Perimenopause is the 5-10 year stretch before menopause, typically starting in the late 30s to mid-40s. Hormones fluctuate unpredictably; symptoms range from brain fog and disrupted sleep to skin changes, mood swings, and joint stiffness. Most women are told to "just push through it." There's actually a meaningful supplement-and-lifestyle protocol that can help.
Understanding what's actually changing
During perimenopause:
- Oestrogen fluctuates wildly (not gradual decline — peaks and troughs)

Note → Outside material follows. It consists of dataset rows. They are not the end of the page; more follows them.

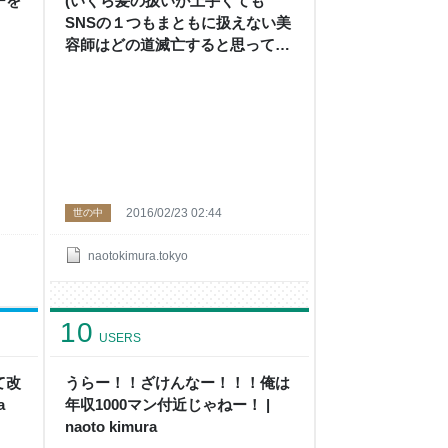
ーを
(いくら髪の扱いが上手くても
SNSの１つもまともに扱えない美
容師はどの道滅亡すると思ってい
る) | naoto kimura
2016/02/23 02:44
世の中
naotokimura.tokyo
10
USERS
て改
うらー！！ざけんなー！！！俺は
a
年収1000マン付近じゃねー！ |
naoto kimura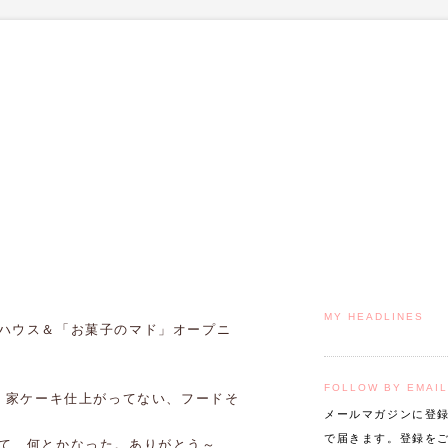
MY HEADLINES
ハウス＆「お菓子のマド」オープニ
FOLLOW BY EMAIL
～ 家ケーキ仕上がってない、フードそ
メールマガジンに登
で届きます。登録を
て、何とかなった。ありがとう～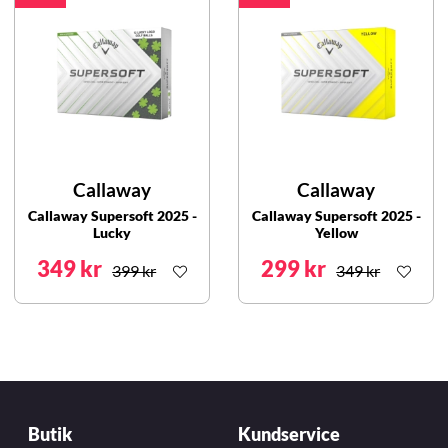
Callaway
Callaway
Callaway Supersoft 2025 -
Callaway Supersoft 2025 -
Lucky
Yellow
349 kr
299 kr
399 kr
349 kr
Butik
Kundservice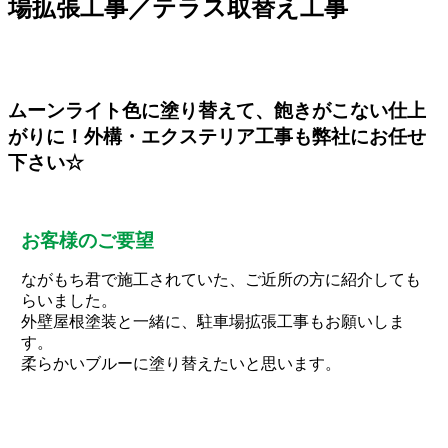
場拡張工事／テラス取替え工事
ムーンライト色に塗り替えて、飽きがこない仕上
がりに！外構・エクステリア工事も弊社にお任せ
下さい☆
お客様のご要望
ながもち君で施工されていた、ご近所の方に紹介しても
らいました。
外壁屋根塗装と一緒に、駐車場拡張工事もお願いしま
す。
柔らかいブルーに塗り替えたいと思います。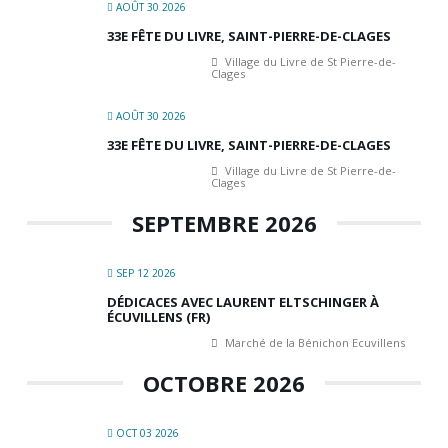
AOÛT 30 2026
33E FÊTE DU LIVRE, SAINT-PIERRE-DE-CLAGES
Village du Livre de St Pierre-de-
Clages
AOÛT 30 2026
33E FÊTE DU LIVRE, SAINT-PIERRE-DE-CLAGES
Village du Livre de St Pierre-de-
Clages
SEPTEMBRE 2026
SEP 12 2026
DÉDICACES AVEC LAURENT ELTSCHINGER À
ÉCUVILLENS (FR)
Marché de la Bénichon Ecuvillens
OCTOBRE 2026
OCT 03 2026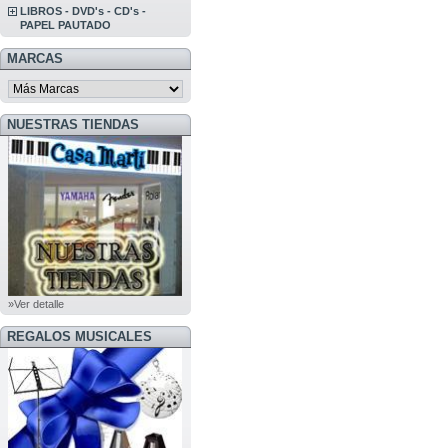
LIBROS - DVD's - CD's -
PAPEL PAUTADO
MARCAS
NUESTRAS TIENDAS
»Ver detalle
REGALOS MUSICALES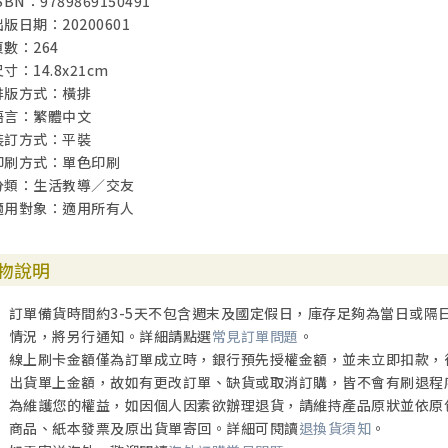
SBN：9789869150491
出版日期：20200601
頁數：264
寸：14.8x21cm
排版方式：橫排
語言：繁體中文
裝訂方式：平裝
印刷方式：單色印刷
分類：生活教導／交友
適用對象：適用所有人
物說明
訂單備貨時間約3-5天不包含週末及國定假日，庫存足夠為當日或隔
情況，將另行通知。詳細請點選
常見訂單問題
。
線上刷卡金額僅為訂單成立時，銀行預先授權金額，並未立即扣款，
出貨單上金額，故如有更改訂單、缺貨或取消訂購，皆不會有刷退程
為維護您的權益，如因個人因素欲辦理退貨，請維持產品原狀並依原
商品、紙本發票及原出貨單寄回。詳細可閱讀
退換貨須知
。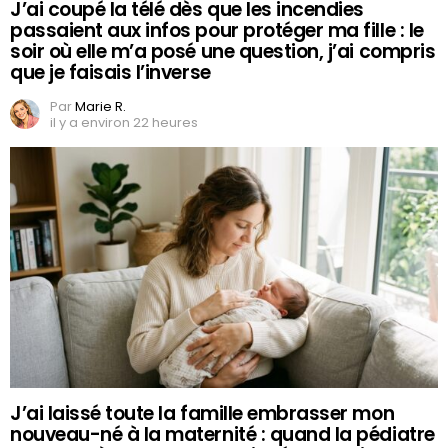
J’ai coupé la télé dès que les incendies
passaient aux infos pour protéger ma fille : le
soir où elle m’a posé une question, j’ai compris
que je faisais l’inverse
Par
Marie R.
il y a environ 22 heures
J’ai laissé toute la famille embrasser mon
nouveau-né à la maternité : quand la pédiatre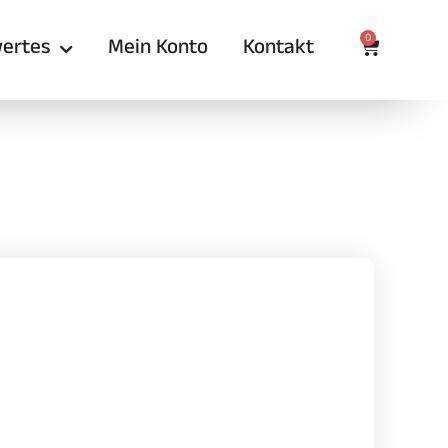
0
ertes
Mein Konto
Kontakt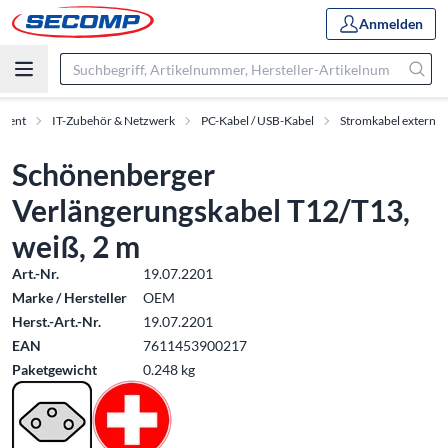
Anmelden
iment
IT-Zubehör & Netzwerk
PC-Kabel / USB-Kabel
Stromkabel extern
Schönenberger
Verlängerungskabel T12/T13,
weiß, 2 m
Art.-Nr.
19.07.2201
Marke / Hersteller
OEM
Herst.-Art.-Nr.
19.07.2201
EAN
7611453900217
Paketgewicht
0.248 kg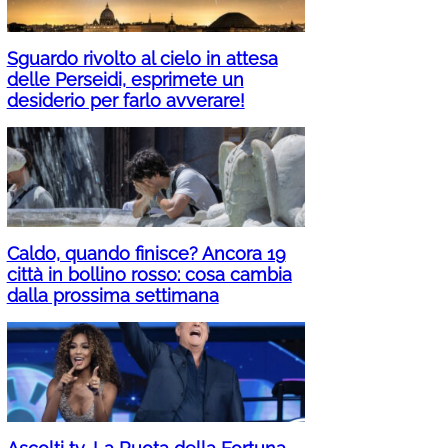
Sguardo rivolto al cielo in attesa
delle Perseidi, esprimete un
desiderio per farlo avverare!
Caldo, quando finisce? Ancora 19
città in bollino rosso: cosa cambia
dalla prossima settimana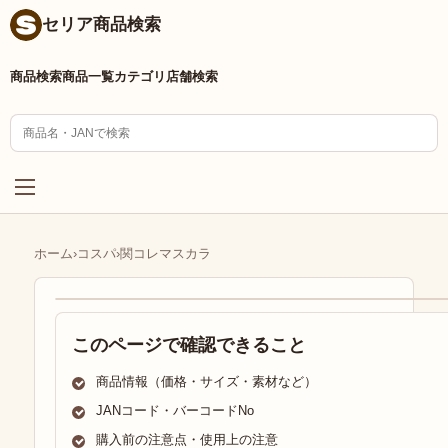
セリア商品検索
商品検索
商品一覧
カテゴリ
店舗検索
ホーム
›
コスパ
›
関コレマスカラ
このページで確認できること
商品情報（価格・サイズ・素材など）
JANコード・バーコードNo
購入前の注意点・使用上の注意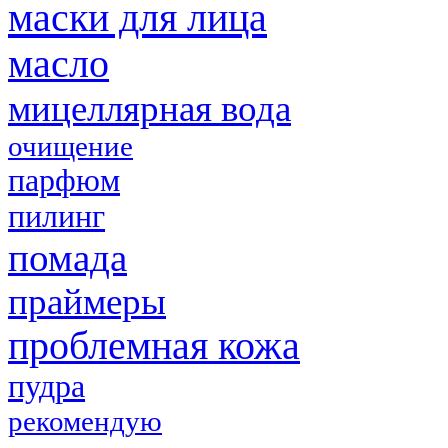
маски для лица
масло
мицеллярная вода
очищение
парфюм
пилинг
помада
праймеры
проблемная кожа
пудра
рекомендую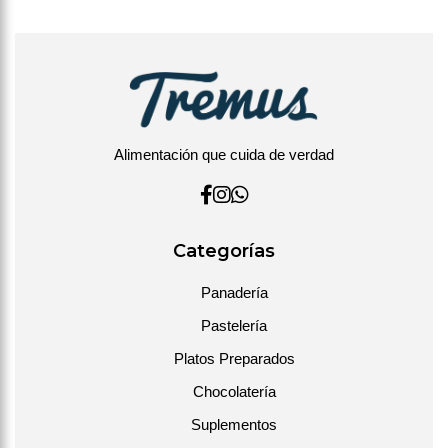
Alimentación que cuida de verdad
Categorías
Panadería
Pastelería
Platos Preparados
Chocolatería
Suplementos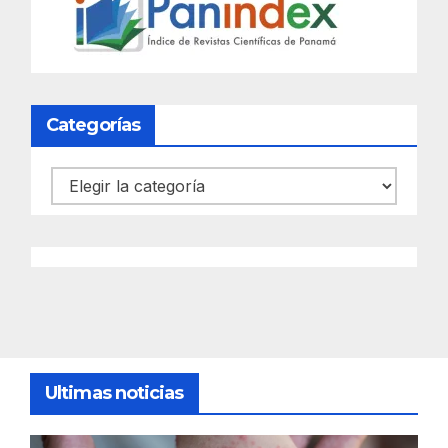
Categorías
Categorías
Ultimas noticias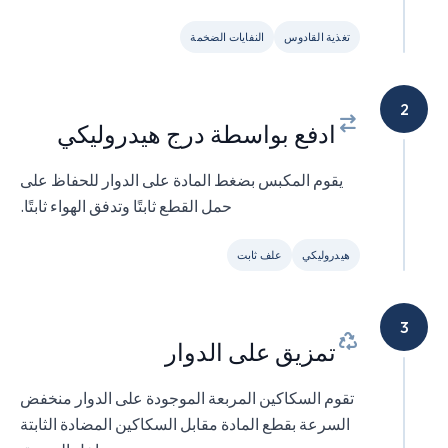
تغذية القادوس
النفايات الضخمة
2
ادفع بواسطة درج هيدروليكي
يقوم المكبس بضغط المادة على الدوار للحفاظ على
حمل القطع ثابتًا وتدفق الهواء ثابتًا.
هيدروليكي
علف ثابت
3
تمزيق على الدوار
تقوم السكاكين المربعة الموجودة على الدوار منخفض
السرعة بقطع المادة مقابل السكاكين المضادة الثابتة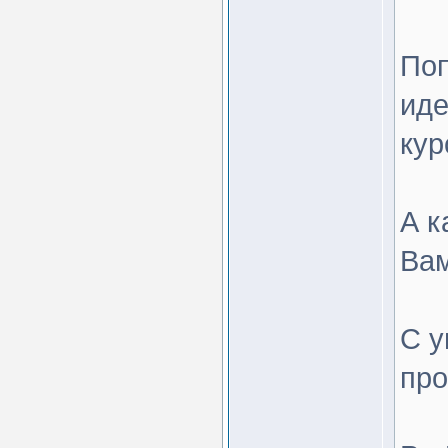
Поп
иде
кур
А к
Вам
С у
пр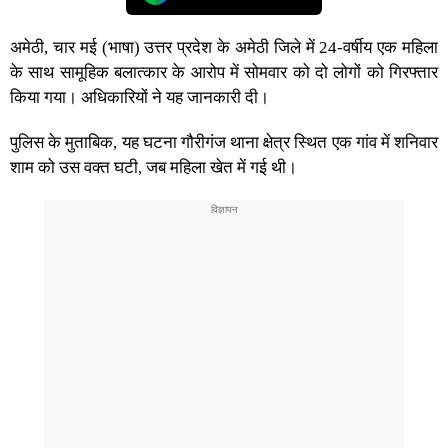
अमेठी, चार मई (भाषा) उत्तर प्रदेश के अमेठी जिले में 24-वर्षीय एक महिला
के साथ सामूहिक बलात्कार के आरोप में सोमवार को दो लोगों को गिरफ्तार
किया गया। अधिकारियों ने यह जानकारी दी।
पुलिस के मुताबिक, यह घटना गौरीगंज थाना क्षेत्र स्थित एक गांव में शनिवार
शाम को उस वक्त घटी, जब महिला खेत में गई थी।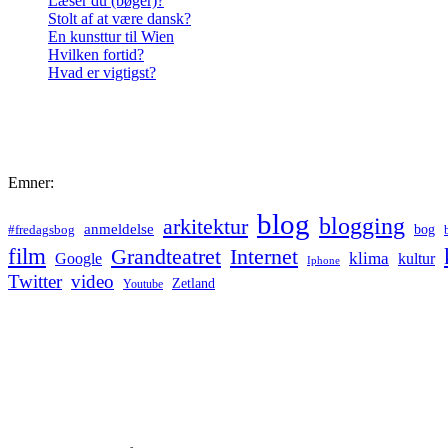
Læser du (bøger)?
Stolt af at være dansk?
En kunsttur til Wien
Hvilken fortid?
Hvad er vigtigst?
Emner:
blog
blogging
arkitektur
anmeldelse
bog
#fredagsbog
film
Grandteatret
Internet
klima
Google
kultur
Iphone
Twitter
video
Zetland
Youtube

- Progesterone drops more steadily, often earlier than oestrogen
- Cortisol sensitivity increases — stress hits harder
- Insulin sensitivity decreases — body composition shifts toward central adiposity
- Sleep architecture changes — less deep sleep, more night-waking
- Skin collagen drops 30% in the first 5 years post-menopause
This is why you can't just take "menopause supplements" — different symptoms point to different mechanisms.
The protocol layer by layer
Layer 1: Foundation (everyone)
- Marine collagen 5-10g daily — counter the early collagen drop. Vida Glow Pro Collagen+
- Vitamin D3 + K2 — bone density support as oestrogen drops
- Methylated B-complex — supports neurotransmitter synthesis (mood) and homocysteine metabolism
- Omega-3 (DHA/EPA) — supports cardiovascular health and mood
Layer 2: Sleep (when sleep starts breaking)
- Magnesium glycinate 200-400mg before bed
- L-theanine 100-200mg if racing thoughts are the issue
- Combination products like eimele Sleep Glow stack these strategically
Layer 3: Hormonal support (cycle irregularities, PMS)
- Vitex (chasteberry) — traditional cycle regulation
- Methylated B6 — premenstrual symptom relief
- Ashwagandha (KSM-66) — cortisol modulation
- TheroNomic Ova-All Care bundles these specifically for women's hormonal wellness
Layer 4: Mitochondrial / energy
- NMN or NAD+ precursors — cellular energy as mitochondrial efficiency drops
- CoQ10 (ubiquinol form) — same idea
- SRW Cel² includes both
Layer 5: Inflammation / joint comfort
- Omega-3 — already noted
- Boswellia serrata — clinically validated anti-inflammatory
- Type II collagen for joint cartilage
- SRW Skl¹ covers these
The Singapore-specific angle
Vitamin D deficiency is common in Singapore despite the equator location — most office workers spend their daytime hours indoors. This compounds the bone density risk during perimenopause. Get a blood test if you haven't recently — many women run below the reference range.
What the supplements can't fix
Resistance training. The single most evidence-backed intervention for perimenopausal health is twice-weekly strength training. It maintains lean mass, bone density, insulin sensitivity, mood — none of which any supplement matches.
Frequently asked questions
Should I consider HRT? That's a doctor conversation. Modern HRT has a much better safety profile than older protocols. Supplements complement HRT — they don't replace it for women with significant symptoms.
What about phytoestrogens (soy, red clover)? Mixed evidence. Some women find them helpful for hot flashes; others see no effect. Worth trying for 12 weeks if hot flashes are the primary issue.
How long until supplements show effects? Sleep / mood: 2-4 weeks. Hormonal regulation: 3-6 months. Skin / structural: 12 weeks minimum.